[EM] Gerrymandering

Joe Weinstein jweins123 at hotmail.com
Mon Mar 18 19:19:00 PST 2002


Short of forcing everyone into a single district, with resulting guaranteed 
huge campaign costs for small parties or obscure candidacies, it's NOT 
necessarily easier to maximize overall geographic fitness or 'utility' of an 
apportionment scheme by using PR.

By the way, usual PR presumes that voters want to be proportionally 
represented ONLY according to political party, not other criteria, including 
geographic proximity.  That's as mistaken as the present one-rep 
one-locality fiasco.  Also by the way, we would get much better 'PR' using 
PAV applied to individual candidates, not parties.

Given a set of social and political and geographic criteria, including 
district compactness - measured e.g. as Alex suggests or by sum of some 
function of distance of each voter from a minimiziing 'central' point in 
her/his district - it would probably be impossible even with current 
computing power to choose the VERY best apportionment scheme.

However, each voter, or each of a large class of undeniable experts, could 
each be allowed to nominate an apportionment scheme, and then computer 
checking could verify which scheme among those nominated would be best or 
near best.  Or, a legislature or court would be mandated to choose from 
among the top 100, or top 5, or maybe instead the top 1%, of the nominated 
schemes.

----Original Message Follows----
From: "Alex Small" <asmall at physics.ucsb.edu>
Reply-To: election-methods-list at eskimo.com
To: <election-methods-list at eskimo.com>
Subject: Re:[EM] Gerrymandering
Date: Mon, 18 Mar 2002 18:42:56 -0800 (PST)

Probably the simplest measure I can think of, and the most easy to justify
(at least in a simple case) is the average perimeter of each district.

Simple case:  Suppose that we have a square region with uniform population
density.  Draw a straight line that divides it in half.

Here's an obvious gerrymander:

  __________
|        | |
|   _  _|  |
|  /|_|    |
|  \  ____ |
|   | |  | |
|   |_| _| |
|______|___|

(I don't know if I got the area exactly 50-50, but you get the point.)

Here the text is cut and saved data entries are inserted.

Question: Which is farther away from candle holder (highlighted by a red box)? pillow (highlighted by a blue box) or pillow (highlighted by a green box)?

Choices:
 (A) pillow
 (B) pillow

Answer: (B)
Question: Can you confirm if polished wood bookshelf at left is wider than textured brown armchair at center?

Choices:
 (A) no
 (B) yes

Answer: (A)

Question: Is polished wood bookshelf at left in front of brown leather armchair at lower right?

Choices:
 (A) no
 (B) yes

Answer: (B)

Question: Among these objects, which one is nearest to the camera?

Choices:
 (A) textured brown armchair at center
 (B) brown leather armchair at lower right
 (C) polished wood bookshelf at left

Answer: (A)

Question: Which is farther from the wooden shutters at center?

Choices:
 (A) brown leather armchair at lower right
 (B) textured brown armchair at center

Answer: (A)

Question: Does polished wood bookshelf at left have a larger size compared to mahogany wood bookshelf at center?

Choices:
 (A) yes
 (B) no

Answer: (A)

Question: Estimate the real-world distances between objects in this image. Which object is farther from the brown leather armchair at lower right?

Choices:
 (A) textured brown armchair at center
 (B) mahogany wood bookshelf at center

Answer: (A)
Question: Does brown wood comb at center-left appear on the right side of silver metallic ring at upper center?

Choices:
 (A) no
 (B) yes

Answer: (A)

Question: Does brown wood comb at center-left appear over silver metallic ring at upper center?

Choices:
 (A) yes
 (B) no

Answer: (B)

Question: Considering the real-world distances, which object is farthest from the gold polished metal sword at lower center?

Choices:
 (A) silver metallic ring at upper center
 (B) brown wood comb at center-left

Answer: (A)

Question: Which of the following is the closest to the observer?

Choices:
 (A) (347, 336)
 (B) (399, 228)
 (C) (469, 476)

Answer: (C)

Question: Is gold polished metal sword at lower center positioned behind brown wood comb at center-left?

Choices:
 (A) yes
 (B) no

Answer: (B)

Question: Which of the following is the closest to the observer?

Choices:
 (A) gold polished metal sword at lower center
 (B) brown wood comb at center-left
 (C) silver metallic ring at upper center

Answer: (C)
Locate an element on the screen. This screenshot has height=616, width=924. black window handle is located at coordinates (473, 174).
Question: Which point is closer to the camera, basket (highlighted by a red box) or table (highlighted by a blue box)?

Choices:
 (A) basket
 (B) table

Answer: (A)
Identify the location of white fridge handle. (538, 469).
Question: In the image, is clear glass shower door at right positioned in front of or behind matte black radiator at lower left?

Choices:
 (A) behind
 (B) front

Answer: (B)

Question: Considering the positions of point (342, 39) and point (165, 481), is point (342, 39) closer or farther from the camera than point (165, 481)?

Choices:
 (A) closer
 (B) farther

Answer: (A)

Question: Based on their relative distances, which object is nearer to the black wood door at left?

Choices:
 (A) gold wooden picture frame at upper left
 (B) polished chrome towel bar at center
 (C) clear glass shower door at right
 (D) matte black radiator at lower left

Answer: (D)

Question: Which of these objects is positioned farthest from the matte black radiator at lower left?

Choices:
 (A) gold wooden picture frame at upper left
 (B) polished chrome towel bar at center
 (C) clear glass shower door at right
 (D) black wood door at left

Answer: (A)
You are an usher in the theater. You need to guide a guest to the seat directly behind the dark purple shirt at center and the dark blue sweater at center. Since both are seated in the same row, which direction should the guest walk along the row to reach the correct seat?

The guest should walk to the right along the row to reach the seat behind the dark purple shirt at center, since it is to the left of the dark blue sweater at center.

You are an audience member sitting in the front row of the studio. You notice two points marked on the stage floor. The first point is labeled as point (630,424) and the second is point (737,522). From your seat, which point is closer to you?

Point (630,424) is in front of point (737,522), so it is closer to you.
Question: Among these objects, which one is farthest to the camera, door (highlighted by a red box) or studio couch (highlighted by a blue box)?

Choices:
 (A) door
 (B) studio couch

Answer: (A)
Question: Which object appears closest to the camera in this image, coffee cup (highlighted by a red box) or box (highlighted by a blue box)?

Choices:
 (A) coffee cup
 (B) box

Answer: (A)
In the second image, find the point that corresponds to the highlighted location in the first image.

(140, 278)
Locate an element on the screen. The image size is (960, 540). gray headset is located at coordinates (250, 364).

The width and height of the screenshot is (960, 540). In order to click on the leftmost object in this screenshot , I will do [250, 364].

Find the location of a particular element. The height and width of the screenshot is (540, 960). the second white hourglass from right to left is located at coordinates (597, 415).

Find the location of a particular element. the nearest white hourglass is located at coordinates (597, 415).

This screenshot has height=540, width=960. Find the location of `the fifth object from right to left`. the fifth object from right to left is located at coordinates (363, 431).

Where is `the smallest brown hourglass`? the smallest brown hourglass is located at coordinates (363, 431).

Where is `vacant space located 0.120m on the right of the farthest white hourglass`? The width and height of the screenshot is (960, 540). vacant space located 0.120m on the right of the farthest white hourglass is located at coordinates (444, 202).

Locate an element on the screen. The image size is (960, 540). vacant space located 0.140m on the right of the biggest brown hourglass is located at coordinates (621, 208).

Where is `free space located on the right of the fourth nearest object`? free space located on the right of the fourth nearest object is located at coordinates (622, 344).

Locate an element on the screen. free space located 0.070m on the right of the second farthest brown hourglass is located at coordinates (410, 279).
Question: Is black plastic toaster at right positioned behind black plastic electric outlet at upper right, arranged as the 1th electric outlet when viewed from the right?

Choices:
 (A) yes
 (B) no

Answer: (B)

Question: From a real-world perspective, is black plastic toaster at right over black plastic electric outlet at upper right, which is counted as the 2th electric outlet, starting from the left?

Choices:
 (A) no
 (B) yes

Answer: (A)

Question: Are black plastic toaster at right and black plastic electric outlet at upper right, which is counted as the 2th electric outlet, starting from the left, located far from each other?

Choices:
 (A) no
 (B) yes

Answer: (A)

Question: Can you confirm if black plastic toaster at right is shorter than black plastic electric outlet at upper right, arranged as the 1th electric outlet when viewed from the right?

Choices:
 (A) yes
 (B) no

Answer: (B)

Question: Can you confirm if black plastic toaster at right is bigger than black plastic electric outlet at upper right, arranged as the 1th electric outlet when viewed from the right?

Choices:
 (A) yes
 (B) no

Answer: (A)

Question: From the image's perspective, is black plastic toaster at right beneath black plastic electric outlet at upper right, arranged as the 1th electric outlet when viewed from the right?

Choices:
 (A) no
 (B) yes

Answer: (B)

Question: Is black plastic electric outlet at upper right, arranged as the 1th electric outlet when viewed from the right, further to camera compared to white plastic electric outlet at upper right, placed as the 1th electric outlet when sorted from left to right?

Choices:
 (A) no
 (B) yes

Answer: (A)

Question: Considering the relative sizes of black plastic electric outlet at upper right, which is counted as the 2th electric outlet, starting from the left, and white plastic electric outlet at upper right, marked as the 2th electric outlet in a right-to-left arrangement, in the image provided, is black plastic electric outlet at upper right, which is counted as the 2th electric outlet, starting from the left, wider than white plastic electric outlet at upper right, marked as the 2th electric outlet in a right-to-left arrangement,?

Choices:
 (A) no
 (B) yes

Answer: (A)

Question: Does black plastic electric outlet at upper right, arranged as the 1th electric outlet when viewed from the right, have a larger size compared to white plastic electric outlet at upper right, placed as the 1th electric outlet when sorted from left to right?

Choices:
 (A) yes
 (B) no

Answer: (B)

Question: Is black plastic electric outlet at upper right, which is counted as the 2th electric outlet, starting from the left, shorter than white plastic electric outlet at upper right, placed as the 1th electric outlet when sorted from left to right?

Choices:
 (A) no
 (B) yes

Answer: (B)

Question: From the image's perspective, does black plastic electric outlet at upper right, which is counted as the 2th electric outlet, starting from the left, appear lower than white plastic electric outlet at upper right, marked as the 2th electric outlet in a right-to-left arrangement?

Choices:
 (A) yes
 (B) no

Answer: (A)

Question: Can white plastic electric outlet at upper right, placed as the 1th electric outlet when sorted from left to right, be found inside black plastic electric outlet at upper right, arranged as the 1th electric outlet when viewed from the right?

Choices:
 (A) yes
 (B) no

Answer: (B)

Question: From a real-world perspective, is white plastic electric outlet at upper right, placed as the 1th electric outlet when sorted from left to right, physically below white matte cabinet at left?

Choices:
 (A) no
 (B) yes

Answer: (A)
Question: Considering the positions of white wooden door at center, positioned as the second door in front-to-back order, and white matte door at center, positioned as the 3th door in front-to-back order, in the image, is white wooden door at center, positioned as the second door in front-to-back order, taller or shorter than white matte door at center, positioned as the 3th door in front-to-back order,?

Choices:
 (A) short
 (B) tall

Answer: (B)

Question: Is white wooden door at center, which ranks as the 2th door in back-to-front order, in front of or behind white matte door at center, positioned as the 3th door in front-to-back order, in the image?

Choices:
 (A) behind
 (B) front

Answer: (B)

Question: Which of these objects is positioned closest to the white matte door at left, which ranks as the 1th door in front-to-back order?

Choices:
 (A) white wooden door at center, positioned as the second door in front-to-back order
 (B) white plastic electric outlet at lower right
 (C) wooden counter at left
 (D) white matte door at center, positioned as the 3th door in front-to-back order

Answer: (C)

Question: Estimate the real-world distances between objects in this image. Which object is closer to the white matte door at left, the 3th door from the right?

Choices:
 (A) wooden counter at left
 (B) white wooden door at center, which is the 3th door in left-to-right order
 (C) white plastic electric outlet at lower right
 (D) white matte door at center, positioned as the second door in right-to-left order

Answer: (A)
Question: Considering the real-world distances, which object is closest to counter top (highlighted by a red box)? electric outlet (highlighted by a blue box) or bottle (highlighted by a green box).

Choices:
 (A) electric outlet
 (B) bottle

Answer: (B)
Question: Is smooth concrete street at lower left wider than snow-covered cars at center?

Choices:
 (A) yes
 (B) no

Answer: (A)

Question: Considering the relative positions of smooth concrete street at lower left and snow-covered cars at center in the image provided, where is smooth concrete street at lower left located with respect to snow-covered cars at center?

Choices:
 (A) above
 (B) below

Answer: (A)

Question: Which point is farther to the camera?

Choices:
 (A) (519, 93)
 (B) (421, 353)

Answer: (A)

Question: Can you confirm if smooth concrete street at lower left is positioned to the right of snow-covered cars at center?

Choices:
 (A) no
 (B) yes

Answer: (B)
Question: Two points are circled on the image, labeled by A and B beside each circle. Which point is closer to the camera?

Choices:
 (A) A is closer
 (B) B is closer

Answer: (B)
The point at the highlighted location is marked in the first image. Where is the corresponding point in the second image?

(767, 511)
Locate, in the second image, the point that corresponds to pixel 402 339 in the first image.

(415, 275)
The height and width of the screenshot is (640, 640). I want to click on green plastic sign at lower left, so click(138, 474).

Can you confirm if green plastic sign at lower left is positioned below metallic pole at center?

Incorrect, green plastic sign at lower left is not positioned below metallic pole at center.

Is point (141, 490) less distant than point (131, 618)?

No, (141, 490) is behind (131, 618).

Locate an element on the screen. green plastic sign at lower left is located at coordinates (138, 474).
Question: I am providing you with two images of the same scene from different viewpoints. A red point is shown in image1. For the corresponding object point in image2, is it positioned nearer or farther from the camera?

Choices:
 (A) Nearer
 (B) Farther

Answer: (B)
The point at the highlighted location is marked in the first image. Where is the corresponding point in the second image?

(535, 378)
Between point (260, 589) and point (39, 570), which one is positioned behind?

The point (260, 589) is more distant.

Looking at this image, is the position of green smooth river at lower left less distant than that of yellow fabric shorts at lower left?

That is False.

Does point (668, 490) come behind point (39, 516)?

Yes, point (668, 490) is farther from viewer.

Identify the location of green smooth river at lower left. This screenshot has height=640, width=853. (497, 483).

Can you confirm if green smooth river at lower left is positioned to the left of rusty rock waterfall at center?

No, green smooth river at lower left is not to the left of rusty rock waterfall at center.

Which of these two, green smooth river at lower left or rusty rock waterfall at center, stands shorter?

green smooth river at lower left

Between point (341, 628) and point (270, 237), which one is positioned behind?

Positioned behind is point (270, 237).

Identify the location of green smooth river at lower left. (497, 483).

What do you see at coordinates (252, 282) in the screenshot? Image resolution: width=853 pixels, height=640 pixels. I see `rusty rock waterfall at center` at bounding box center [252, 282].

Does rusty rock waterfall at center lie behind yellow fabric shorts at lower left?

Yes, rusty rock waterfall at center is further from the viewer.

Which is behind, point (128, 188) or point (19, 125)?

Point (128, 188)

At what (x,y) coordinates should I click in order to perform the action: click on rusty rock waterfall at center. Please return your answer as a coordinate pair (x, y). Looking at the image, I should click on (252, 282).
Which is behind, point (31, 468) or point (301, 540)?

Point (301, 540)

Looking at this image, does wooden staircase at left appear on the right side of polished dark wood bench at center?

Those two districts give a much higher average perimeter.  Now, I realize
that people want districts to respect city and county lines, give fair
representation to ethnic minorities, represent distinct economic interests,
and solve every other problem under the sun, so maybe simple rectangles
aren't the best solution.  But trying to solve all those problems with
single-member districts requires King Solomon.  PR is much easier.